*TASK REQUIREMENTS*.
A) Translate this sentence from the mailing-list post into Spanish: "Ahhh, so that's what you referred to in passing in the other post."
B) Write a continuation of the mailing-list post, picking up right after its final line.

*SOURCE*.
▽

ADSM-L

Re: Keeping an handle on client systems' large drives

2002-06-14 02:00:45
Subject: Re: Keeping an handle on client systems' large drives
From: Dan Foster <dsf AT GBLX DOT NET>
Date: Fri, 14 Jun 2002 05:55:57 +0000
Hot Diggety! Seay, Paul was rumored to have written:
> Ask them where they were on 9-11-2001.  Are they totally brain dead?

Ahhh, so that's what you referred to in passing in the other post.

That's all right, and understandable.

I have a first rate appreciation of this. If you'll allow me to indulge
briefly on a tangentially related (but not completely) issue on this
list, just once...

I used to be a VMS admin. Best, most robust OS that I ever worked with -
probably true for the IBM mainframes but didn't work much with them, alas.
(A little OS/400, DOS/VSE, and one or two other related OSes)

Anyway, come post-9/11, a *lot* of financial firms were in a world of
hurt. The ones who planned and re-tested over and over again, each year,
for an alternate site a good distance away from NYC, was able to reopen
for business only a few days later. Many were based in NJ or about an
hour west/north of NYC... one was even based not too far from home, their
DR site being about 4-5 hours northwest of NYC.

Around this time, I heard that Compaq (company that bought out DEC)
was making a lot of frantic calls all around the country seeking out high
end machines such as the AlphaServer 8400s and VAX 7000s...that had been
discontinued for perhaps 10 years since, because a lot of customers were
suddenly calling in for warranty replacements (under their expensive
support contracts) in NYC and DC -- you can guess what kind of "customer"

△

*RECORD SET*.

▽

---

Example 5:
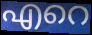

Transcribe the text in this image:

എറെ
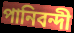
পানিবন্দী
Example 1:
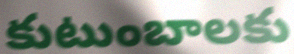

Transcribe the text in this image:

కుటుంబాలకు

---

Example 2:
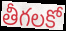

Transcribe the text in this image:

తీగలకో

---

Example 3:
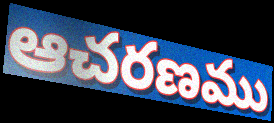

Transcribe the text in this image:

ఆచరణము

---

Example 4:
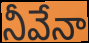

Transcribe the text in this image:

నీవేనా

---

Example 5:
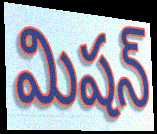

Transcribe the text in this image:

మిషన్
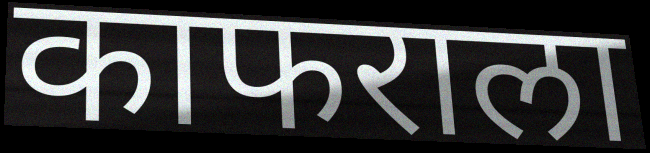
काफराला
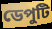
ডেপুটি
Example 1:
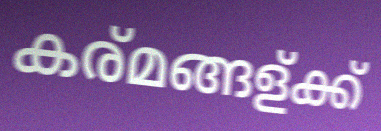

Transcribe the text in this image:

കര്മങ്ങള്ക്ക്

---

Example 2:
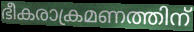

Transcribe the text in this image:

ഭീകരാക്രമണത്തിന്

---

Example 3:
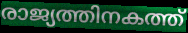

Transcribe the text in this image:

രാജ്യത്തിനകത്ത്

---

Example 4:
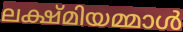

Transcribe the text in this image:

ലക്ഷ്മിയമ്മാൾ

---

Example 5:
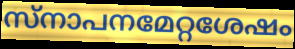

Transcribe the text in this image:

△

*IN RESPONSE*.
A) Ahhh, así que a eso te referías de pasada en la otra publicación.

B)
it was in DC. How desperate was Compaq? They were calling up even third
level resellers of used equipment that they would normally never ever think
of talking to.

Compaq was in a nasty hole, because they had run out of set-aside reserve
spares. Fab plants *long* since shut down...they can't just "take the
original plans and re-fab", since the engineers no longer there... I'm not
sure how they eventually resolved that... probably offered newer machines to
customers and provided migration assistance at Compaq's cost, is my guess.

But what the bean counters don't realize is that it doesn't take a
catastrophic national event to mean a bad effect on the business bottom
line, which I find unfortunate. Can be all sorts of more 'mundane' (albeit
not very common) events such as that train which burned in a Baltimore
tunnel and closed a part of downtown near Oriole Park at Camden Yards.
My company (used to also own a telco) was personally affected by an homeless
man burning something in a former abandoned railroad tunnel that melted
fiber optics and took out OC-12 to the area for 12+ hours, with a nice
number of servers based out of here.

It doesn't have to be a corporation for a nasty disaster to mean bad
things for their bottom line. I am very well reminded of a colossal failure
at an academic institution almost a decade ago that was a chain of events
ultimately resulting in failure of a critical drive in a RAID-5 array,
and the tapes weren't really usable for recovery...which they found out
the hard way. An entire semester of classwork was effectively disrupted,
with much data lost, before they were finally able to convince DEC to
send out the very best people to recover about 80% off the RAID-5 array
through some custom work. So many classes, projects, research papers, etc.
were affected that it just simply isn't funny. Same place where if the
IBM mainframe ever went down, school was closed for the day. (Happened
only once ever, to best of my knowledge.)

...and that is truly unfortunate, that the people who are actually tasked
to make things happen, like us, understand and appreciate, whereas others
higher up may not share the same view, knowledge, and experience.

In a D/R scenario, it also behooves you to know your power sources, how
they kick in, at what levels, how fast/when, evacuation plans, how to
config PBXes, have emergency equipment handy (eg flashlights), and a million
other details. Hardware that can be quickly hooked up/activated, written
step by step plan nearby, software CDs handy if needed, dry runs done,
backups/restores/app operation verified, and all of this tested once or
twice a year depending on level of need and impact, etc.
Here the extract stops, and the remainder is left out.